Concept-aware Training Improves In-context Learning Ability of Language Models
This addresses the challenge of enhancing in-context learning efficiency for language models, offering a method to reduce training data requirements while maintaining performance, though it is incremental as it builds on prior theoretical insights.
The paper tackled the problem of improving language models' in-context learning ability by proposing Concept-aware Training (CoAT), which constructs training scenarios to capture analogical reasoning concepts, resulting in models trained on only two QA datasets performing comparably to larger models trained on over 1600 tasks.
Many recent language models (LMs) of Transformers family exhibit so-called in-context learning (ICL) ability, manifested in the LMs' ability to modulate their function by a task described in a natural language input. Previous work curating these models assumes that ICL emerges from vast over-parametrization or the scale of multi-task training.
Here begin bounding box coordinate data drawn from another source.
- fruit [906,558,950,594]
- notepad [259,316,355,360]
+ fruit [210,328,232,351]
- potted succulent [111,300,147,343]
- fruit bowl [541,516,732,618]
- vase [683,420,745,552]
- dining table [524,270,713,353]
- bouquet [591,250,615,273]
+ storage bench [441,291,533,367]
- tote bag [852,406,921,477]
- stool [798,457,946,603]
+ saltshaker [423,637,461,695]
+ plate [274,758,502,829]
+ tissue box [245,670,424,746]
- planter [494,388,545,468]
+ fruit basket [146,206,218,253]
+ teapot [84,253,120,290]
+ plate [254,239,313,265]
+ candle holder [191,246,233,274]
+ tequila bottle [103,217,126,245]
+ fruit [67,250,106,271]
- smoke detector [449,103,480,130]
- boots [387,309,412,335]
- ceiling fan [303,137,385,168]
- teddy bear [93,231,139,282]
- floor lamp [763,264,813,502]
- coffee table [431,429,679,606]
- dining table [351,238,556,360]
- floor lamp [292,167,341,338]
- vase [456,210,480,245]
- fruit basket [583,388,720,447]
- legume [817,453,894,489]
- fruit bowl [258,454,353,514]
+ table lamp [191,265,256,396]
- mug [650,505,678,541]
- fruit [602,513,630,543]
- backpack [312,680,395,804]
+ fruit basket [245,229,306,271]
However, a complementary branch of recent theoretical work attributes ICL emergence to specific properties of training data and creates functional in-context learners in small-scale, synthetic settings. Inspired by recent findings on data properties driving the emergence of ICL, we propose a method to create LMs able to better utilize the in-context information, by constructing training scenarios where it is beneficial for the LM to capture the analogical reasoning concepts. We measure that data sampling of Concept-aware Training (CoAT) consistently improves models' reasoning ability. As a result, the in-context learners trained with CoAT on only two datasets of a single (QA) task perform comparably to larger models trained on 1600+ tasks.